With a potential second round clash with seventh-seeded Shi Feng Li (China), Prannoy’s resilience will be called to the forefront early in the demanding, and even unforgiving, BWF World Tour Super 1000 event. He is scheduled to compete in the India Open, a Super 750 event, in New Delhi the following week and will be hoping that he can rustle up good performances on return to court.
“To be honest, I have been very motivated to come back, train and play again. I have never being this motivated in my life to play at the highest level again,” he said a few weeks ago when he resumed training. He was happy, relieved and grateful that he could return to his journey of being among the world’s best Badminton players.
He contracted Chikungunya in July, a few weeks before the Paris 2024 Olympic Games and was admitted in hospital for a few days.
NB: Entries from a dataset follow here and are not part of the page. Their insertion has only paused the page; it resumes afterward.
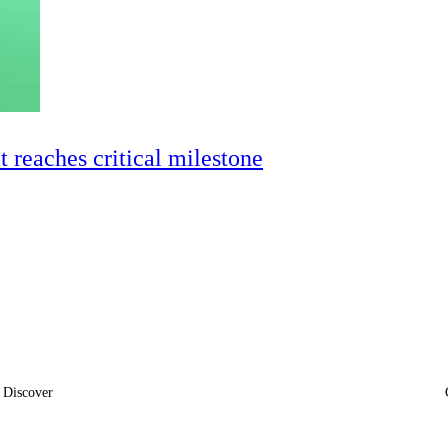
ct reaches critical milestone
Discover
News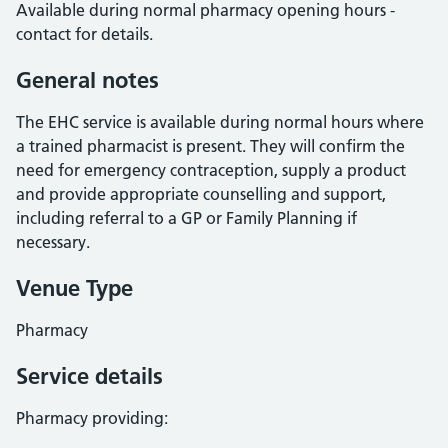
Available during normal pharmacy opening hours -
contact for details.
General notes
The EHC service is available during normal hours where
a trained pharmacist is present. They will confirm the
need for emergency contraception, supply a product
and provide appropriate counselling and support,
including referral to a GP or Family Planning if
necessary.
Venue Type
Pharmacy
Service details
Pharmacy providing: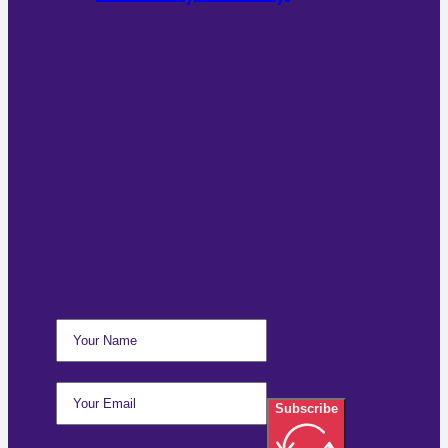
Subscribe For Email
Updates
Subscribe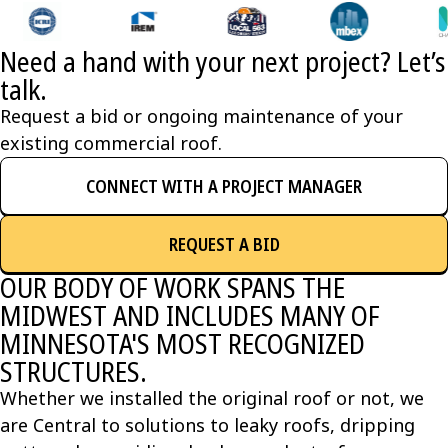
Need a hand with your next project? Let’s
talk.
Request a bid or ongoing maintenance of your
existing commercial roof.
CONNECT WITH A PROJECT MANAGER
REQUEST A BID
OUR BODY OF WORK SPANS THE
MIDWEST AND INCLUDES MANY OF
MINNESOTA'S MOST RECOGNIZED
STRUCTURES.
Whether we installed the original roof or not, we
are Central to solutions to leaky roofs, dripping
He said his body just broke down on return from Paris, with painful joints. For days, he was not able to get off on the bed. Later, he would not be able to perform simple tasks such as opening a car door or changing his shirt or carry his own bags from an aircraft because of the acute pain.
Though he never doubted returning to sport despite the uncertainty, he decided to freeze his ranking (then No. 22). “This was a state of my body where hardly anyone has an answer. We don't have any medication for Chikungunya and Dengue. But my belief that I would be back did not waver,” he said just after having resumed training.
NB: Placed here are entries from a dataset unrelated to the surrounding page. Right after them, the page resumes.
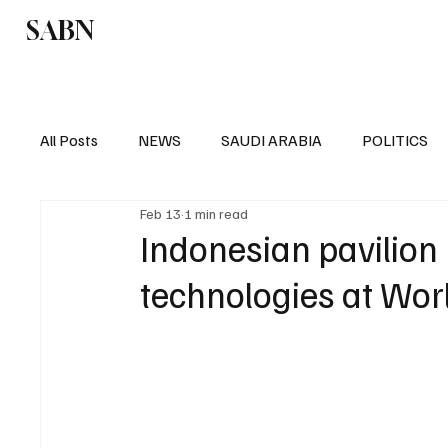
SABN
Politics
Business
Saudi Arabia
All Posts
NEWS
SAUDI ARABIA
POLITICS
Feb 13
1 min read
SPORTS
EUROPE
WORLD
MIDDLE E
Indonesian pavilion
technologies at Wo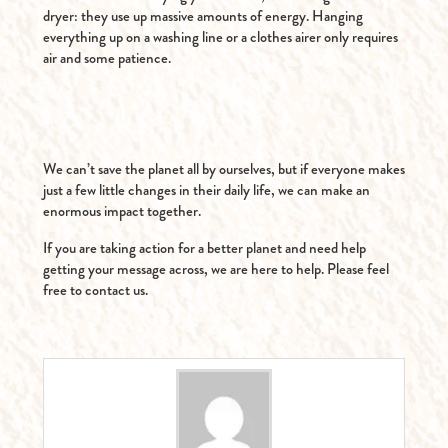
dryer: they use up massive amounts of energy. Hanging
everything up on a washing line or a clothes airer only requires
air and some patience.
We can’t save the planet all by ourselves, but if everyone makes
just a few little changes in their daily life, we can make an
enormous impact together.
If you are taking action for a better planet and need help
getting your message across, we are here to help. Please feel
free to contact us.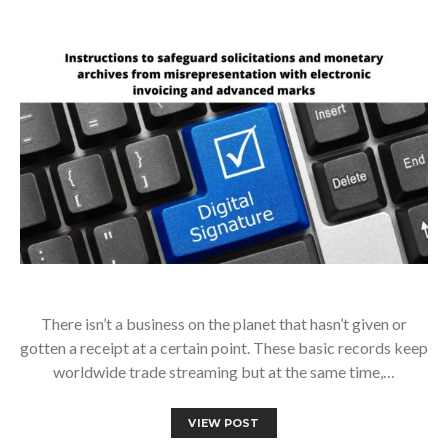
There isn’t a business on the planet that hasn’t given or
gotten a receipt at a certain point. These basic records keep
worldwide trade streaming but at the same time,…
VIEW POST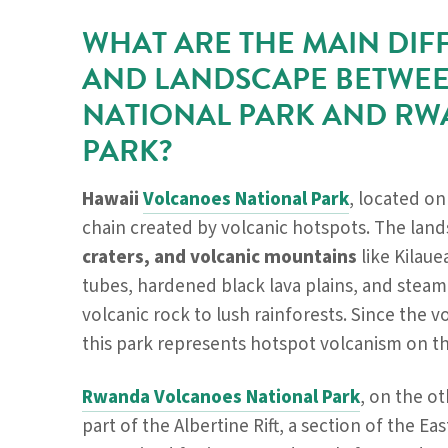
WHAT ARE THE MAIN DIF
AND LANDSCAPE BETWEE
NATIONAL PARK AND R
PARK?
Hawaii
Volcanoes National Park
, located on
chain created by volcanic hotspots. The lan
craters, and volcanic mountains
like Kilaue
tubes, hardened black lava plains, and steam
volcanic rock to lush rainforests. Since the v
this park represents hotspot volcanism on th
Rwanda Volcanoes National Park
, on the ot
part of the Albertine Rift, a section of the Eas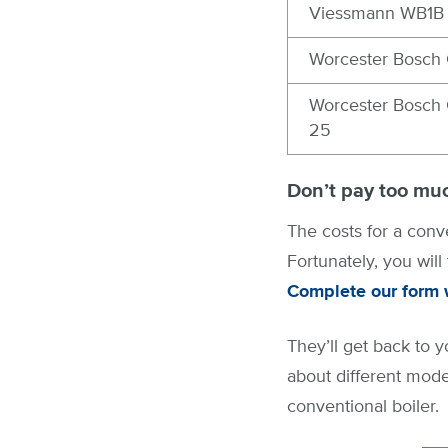
Viessmann WB1B 
Worcester Bosch 
Worcester Bosch 
25
Don’t pay too muc
The costs for a conve
Fortunately, you will
Complete our form w
They’ll get back to y
about different mode
conventional boiler.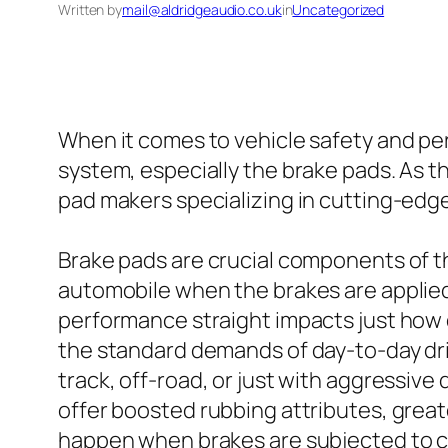
Written by
mail@aldridgeaudio.co.uk
in
Uncategorized
When it comes to vehicle safety and per
system, especially the brake pads. As
pad makers specializing in cutting-edg
Brake pads are crucial components of th
automobile when the brakes are applied.
performance straight impacts just how q
the standard demands of day-to-day dri
track, off-road, or just with aggressiv
offer boosted rubbing attributes, great
happen when brakes are subjected to c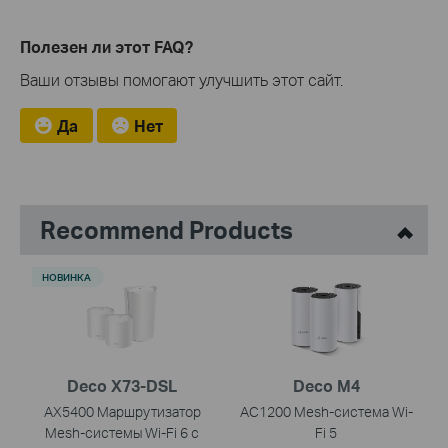
Полезен ли этот FAQ?
Ваши отзывы помогают улучшить этот сайт.
Да
Нет
Recommend Products
НОВИНКА
Deco X73-DSL
Deco M4
AX5400 Маршрутизатор
AC1200 Mesh-система Wi-
Mesh-системы Wi-Fi 6 с
Fi 5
Prannoy has been clear that he would return to competition only when he was fit enough. “I was not even thinking about ranking or anything else. I just wanted to be in a position where I could train for a good five to six weeks without pain. When you slowly start training again, you feel you feel things are returning to normal. That feeling is always special. You always love that feeling,” he said.
For all that, as he gets set to meet Canada’s Brian Yang in his opening encounter in the Malaysia Open in the Stadium Axiata Arena in Kuala Lumpur, Prannoy he knows he has to start all over again. “Yes, sometimes you are again starting from the scratch. Let alone training and playing, there were times when I prayed to be pain free and do my day-to-day activities,” he said.
As he prepares to face a 23-year-old opponent who is ranked just two rungs below his own World Rank No. 28, Prannoy’s fans will hope that he will not have not lost any of his acumen or hunger on court that has helped him rise to being World No. 6 for a couple of weeks in September 2023.
“You feel happy that there is still an opportunity to play. For, quite a few times in your career, after an injury or after a health issue, you feel that it is probably your last chance. Sometimes when the pain is so bad, you think ‘Is my career done?’ These kind of questions do come up to your head,” ,” he said during the telephonic conversation. But those thoughts will have been banished. Well and truly.